Task goal: Print the passage of the Saturn SC2 coolant thread between "Head gaskets can" and "of the engine.", inclusive, with no changes.

Text:
-*-

# 2001 Saturn SC2 loss of radiator fluid..



## Windows on Wash (Aug 30, 2011)

Head gaskets can be weeper and internal to the point that they won't blow as much smoke as you think. Kind of like a constant steam cleaning of the engine.

Pressure test is or get get a sniffer hooked up to the overflow bottle.


----------



## ukrkoz (Dec 31, 2010)

Look for internal leaks under carpet. Leaks on firewall, where hoses enter heater core.
KISS it. Buy contrast dye and shine UV light under everywhere.
Weeping leak won't do this and yes, engine would run ****ty. You have MAJOR leak somewhere.


----------



## noquacks (Jun 5, 2010)

Doc Holliday said:


> No evidence of radiator fluid, at this point it's all water, leaking or dripping onto the ground underneath the car. This only began recently, I have to fill up radiator (through overfill bottle) pretty much twice daily.
> 
> I've changed the thermostat and at that time a lot of water spewed from the radiator, and I though I had it licked but nope, next day the low radiator dash light came on as the car began reaching halfway hot line.
> 
> ...


Doc,

Im not clear on this so far- are you saying above you only have water in the cooling system? No antifreeze fluid mixed in? Cuz you say the puddle is "all water"........


----------



## noquacks (Jun 5, 2010)

-*-

Collected data:
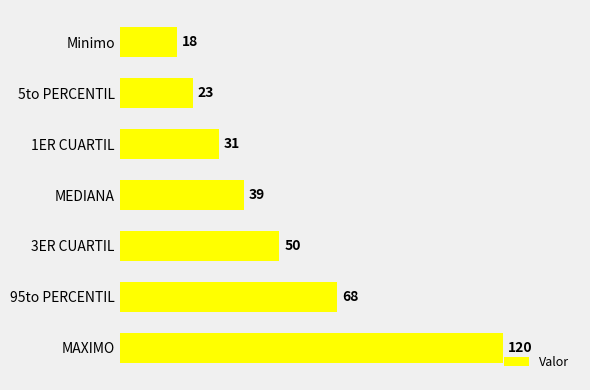

What is the minimum value shown in the chart?

18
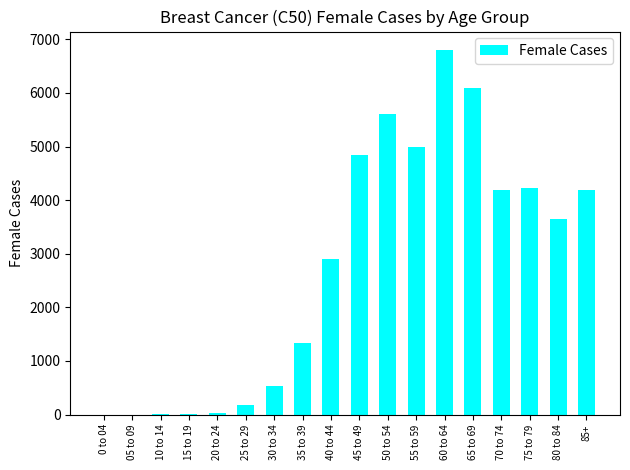

How many categories are shown in the chart?

18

-*-

Answer to this task:
Head gaskets can be weeper and internal to the point that they won't blow as much smoke as you think. Kind of like a constant steam cleaning of the engine.